- **Task inputs**:
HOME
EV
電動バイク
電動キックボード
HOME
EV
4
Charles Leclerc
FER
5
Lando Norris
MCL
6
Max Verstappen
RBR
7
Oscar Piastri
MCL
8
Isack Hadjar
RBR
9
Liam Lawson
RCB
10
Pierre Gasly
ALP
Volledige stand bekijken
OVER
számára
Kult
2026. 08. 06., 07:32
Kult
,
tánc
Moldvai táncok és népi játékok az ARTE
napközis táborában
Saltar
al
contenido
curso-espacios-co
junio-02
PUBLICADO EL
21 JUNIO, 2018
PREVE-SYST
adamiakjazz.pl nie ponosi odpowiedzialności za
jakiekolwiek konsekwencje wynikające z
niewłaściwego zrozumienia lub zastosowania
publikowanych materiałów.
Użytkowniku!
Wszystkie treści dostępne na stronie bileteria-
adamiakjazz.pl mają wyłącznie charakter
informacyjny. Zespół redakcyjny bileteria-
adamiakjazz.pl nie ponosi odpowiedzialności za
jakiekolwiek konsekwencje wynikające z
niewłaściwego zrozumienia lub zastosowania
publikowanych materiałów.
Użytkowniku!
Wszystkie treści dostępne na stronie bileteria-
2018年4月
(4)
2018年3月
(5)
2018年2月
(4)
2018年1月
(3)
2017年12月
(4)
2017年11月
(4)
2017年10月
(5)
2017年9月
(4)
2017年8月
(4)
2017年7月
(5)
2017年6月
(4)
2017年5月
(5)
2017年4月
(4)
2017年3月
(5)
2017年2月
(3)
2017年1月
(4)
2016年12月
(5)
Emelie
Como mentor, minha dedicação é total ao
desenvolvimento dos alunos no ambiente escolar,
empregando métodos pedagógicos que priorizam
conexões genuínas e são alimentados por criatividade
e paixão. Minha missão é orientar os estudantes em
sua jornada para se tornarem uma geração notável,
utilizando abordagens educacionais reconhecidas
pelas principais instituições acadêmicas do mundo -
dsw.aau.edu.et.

- **Assignment**:
The full set of entries must be printed again without any alteration.

- **Output of the exercise**:
HOME
EV
電動バイク
電動キックボード
HOME
EV
4
Charles Leclerc
FER
5
Lando Norris
MCL
6
Max Verstappen
RBR
7
Oscar Piastri
MCL
8
Isack Hadjar
RBR
9
Liam Lawson
RCB
10
Pierre Gasly
ALP
Volledige stand bekijken
OVER
számára
Kult
2026. 08. 06., 07:32
Kult
,
tánc
Moldvai táncok és népi játékok az ARTE
napközis táborában
Saltar
al
contenido
curso-espacios-co
junio-02
PUBLICADO EL
21 JUNIO, 2018
PREVE-SYST
adamiakjazz.pl nie ponosi odpowiedzialności za
jakiekolwiek konsekwencje wynikające z
niewłaściwego zrozumienia lub zastosowania
publikowanych materiałów.
Użytkowniku!
Wszystkie treści dostępne na stronie bileteria-
adamiakjazz.pl mają wyłącznie charakter
informacyjny. Zespół redakcyjny bileteria-
adamiakjazz.pl nie ponosi odpowiedzialności za
jakiekolwiek konsekwencje wynikające z
niewłaściwego zrozumienia lub zastosowania
publikowanych materiałów.
Użytkowniku!
Wszystkie treści dostępne na stronie bileteria-
2018年4月
(4)
2018年3月
(5)
2018年2月
(4)
2018年1月
(3)
2017年12月
(4)
2017年11月
(4)
2017年10月
(5)
2017年9月
(4)
2017年8月
(4)
2017年7月
(5)
2017年6月
(4)
2017年5月
(5)
2017年4月
(4)
2017年3月
(5)
2017年2月
(3)
2017年1月
(4)
2016年12月
(5)
Emelie
Como mentor, minha dedicação é total ao
desenvolvimento dos alunos no ambiente escolar,
empregando métodos pedagógicos que priorizam
conexões genuínas e são alimentados por criatividade
e paixão. Minha missão é orientar os estudantes em
sua jornada para se tornarem uma geração notável,
utilizando abordagens educacionais reconhecidas
pelas principais instituições acadêmicas do mundo -
dsw.aau.edu.et.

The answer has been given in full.